Dataset entries
============================================================
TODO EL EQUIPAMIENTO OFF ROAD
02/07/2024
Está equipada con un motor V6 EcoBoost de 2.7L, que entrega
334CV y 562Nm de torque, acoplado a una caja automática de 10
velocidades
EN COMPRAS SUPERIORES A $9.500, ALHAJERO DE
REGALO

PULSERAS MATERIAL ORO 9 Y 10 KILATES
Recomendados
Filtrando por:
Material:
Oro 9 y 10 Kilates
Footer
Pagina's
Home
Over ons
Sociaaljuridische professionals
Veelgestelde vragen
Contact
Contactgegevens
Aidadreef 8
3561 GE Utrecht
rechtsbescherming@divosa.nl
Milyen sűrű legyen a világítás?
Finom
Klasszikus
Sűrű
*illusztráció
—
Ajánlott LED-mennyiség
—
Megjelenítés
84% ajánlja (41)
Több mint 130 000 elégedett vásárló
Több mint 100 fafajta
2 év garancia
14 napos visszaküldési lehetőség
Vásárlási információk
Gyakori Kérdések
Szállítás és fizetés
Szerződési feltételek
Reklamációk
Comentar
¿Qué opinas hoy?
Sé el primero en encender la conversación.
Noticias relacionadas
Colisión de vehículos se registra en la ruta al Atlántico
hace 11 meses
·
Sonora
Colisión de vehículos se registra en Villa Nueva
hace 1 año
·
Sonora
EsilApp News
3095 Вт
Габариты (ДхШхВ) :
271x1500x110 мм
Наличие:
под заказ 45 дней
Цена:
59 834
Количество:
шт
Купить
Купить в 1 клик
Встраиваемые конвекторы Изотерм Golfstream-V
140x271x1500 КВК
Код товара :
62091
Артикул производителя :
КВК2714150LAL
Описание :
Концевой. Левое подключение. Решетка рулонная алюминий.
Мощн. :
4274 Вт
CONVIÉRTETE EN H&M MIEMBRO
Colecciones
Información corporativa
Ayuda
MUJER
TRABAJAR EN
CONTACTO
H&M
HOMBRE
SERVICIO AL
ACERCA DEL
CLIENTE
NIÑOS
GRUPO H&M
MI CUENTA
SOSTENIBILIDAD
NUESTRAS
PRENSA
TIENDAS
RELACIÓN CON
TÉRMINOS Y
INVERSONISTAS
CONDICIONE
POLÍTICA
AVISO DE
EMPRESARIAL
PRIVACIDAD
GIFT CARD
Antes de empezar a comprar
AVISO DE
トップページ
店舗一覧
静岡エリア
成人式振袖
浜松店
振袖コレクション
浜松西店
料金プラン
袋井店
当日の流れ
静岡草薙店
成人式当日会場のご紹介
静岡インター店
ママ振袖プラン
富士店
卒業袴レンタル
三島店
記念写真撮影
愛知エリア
============================================================
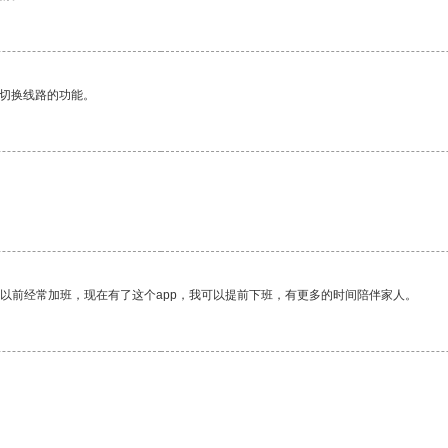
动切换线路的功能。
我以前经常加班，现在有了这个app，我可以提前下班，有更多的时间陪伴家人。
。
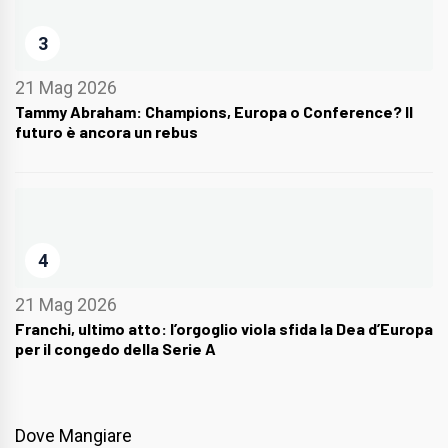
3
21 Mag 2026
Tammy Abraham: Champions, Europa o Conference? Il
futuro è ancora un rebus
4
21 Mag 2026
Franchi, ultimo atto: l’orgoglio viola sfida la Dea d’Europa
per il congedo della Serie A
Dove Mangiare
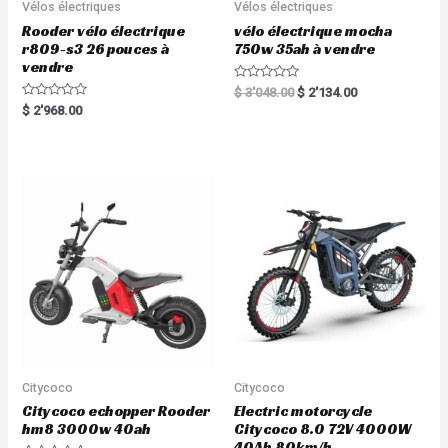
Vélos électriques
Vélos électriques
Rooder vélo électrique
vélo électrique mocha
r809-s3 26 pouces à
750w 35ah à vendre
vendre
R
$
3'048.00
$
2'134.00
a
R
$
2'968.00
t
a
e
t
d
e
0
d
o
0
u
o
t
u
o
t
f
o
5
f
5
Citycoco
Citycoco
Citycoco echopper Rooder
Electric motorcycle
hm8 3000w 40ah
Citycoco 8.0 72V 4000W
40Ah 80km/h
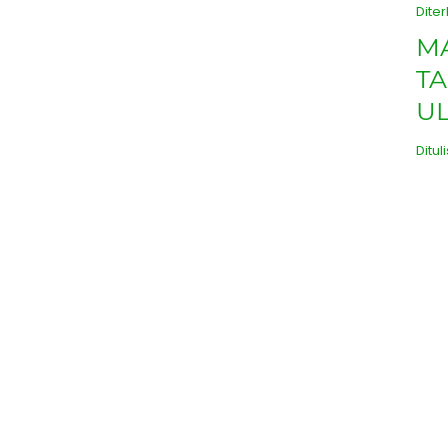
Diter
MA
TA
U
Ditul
============================================================
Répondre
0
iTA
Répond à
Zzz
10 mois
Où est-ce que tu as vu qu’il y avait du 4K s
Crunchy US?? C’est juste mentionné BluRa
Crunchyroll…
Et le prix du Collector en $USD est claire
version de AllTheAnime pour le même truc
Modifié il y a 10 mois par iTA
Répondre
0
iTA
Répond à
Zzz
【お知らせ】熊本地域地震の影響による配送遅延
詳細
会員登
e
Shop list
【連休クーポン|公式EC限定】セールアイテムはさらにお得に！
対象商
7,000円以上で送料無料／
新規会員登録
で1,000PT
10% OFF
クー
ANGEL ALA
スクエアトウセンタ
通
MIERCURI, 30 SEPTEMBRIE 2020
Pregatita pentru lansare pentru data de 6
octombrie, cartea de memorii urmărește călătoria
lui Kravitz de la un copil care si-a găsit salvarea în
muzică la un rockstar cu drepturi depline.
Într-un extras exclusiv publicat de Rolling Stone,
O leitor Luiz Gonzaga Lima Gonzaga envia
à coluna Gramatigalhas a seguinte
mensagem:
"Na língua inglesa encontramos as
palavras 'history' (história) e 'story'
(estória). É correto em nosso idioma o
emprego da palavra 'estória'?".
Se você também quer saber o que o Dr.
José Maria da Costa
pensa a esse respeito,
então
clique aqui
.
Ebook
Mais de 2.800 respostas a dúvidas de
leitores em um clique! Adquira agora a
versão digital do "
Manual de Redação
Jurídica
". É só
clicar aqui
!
============================================================
== YOUR ASSIGNMENT ==
From the records above, quote only the lines running from the line with "TODO EL EQUIPAMIENTO OFF ROAD" to the line with "Noticias relacionadas", both lines included.

== ANSWER ==
TODO EL EQUIPAMIENTO OFF ROAD
02/07/2024
Está equipada con un motor V6 EcoBoost de 2.7L, que entrega
334CV y 562Nm de torque, acoplado a una caja automática de 10
velocidades
EN COMPRAS SUPERIORES A $9.500, ALHAJERO DE
REGALO

PULSERAS MATERIAL ORO 9 Y 10 KILATES
Recomendados
Filtrando por:
Material:
Oro 9 y 10 Kilates
Footer
Pagina's
Home
Over ons
Sociaaljuridische professionals
Veelgestelde vragen
Contact
Contactgegevens
Aidadreef 8
3561 GE Utrecht
rechtsbescherming@divosa.nl
Milyen sűrű legyen a világítás?
Finom
Klasszikus
Sűrű
*illusztráció
—
Ajánlott LED-mennyiség
—
Megjelenítés
84% ajánlja (41)
Több mint 130 000 elégedett vásárló
Több mint 100 fafajta
2 év garancia
14 napos visszaküldési lehetőség
Vásárlási információk
Gyakori Kérdések
Szállítás és fizetés
Szerződési feltételek
Reklamációk
Comentar
¿Qué opinas hoy?
Sé el primero en encender la conversación.
Noticias relacionadas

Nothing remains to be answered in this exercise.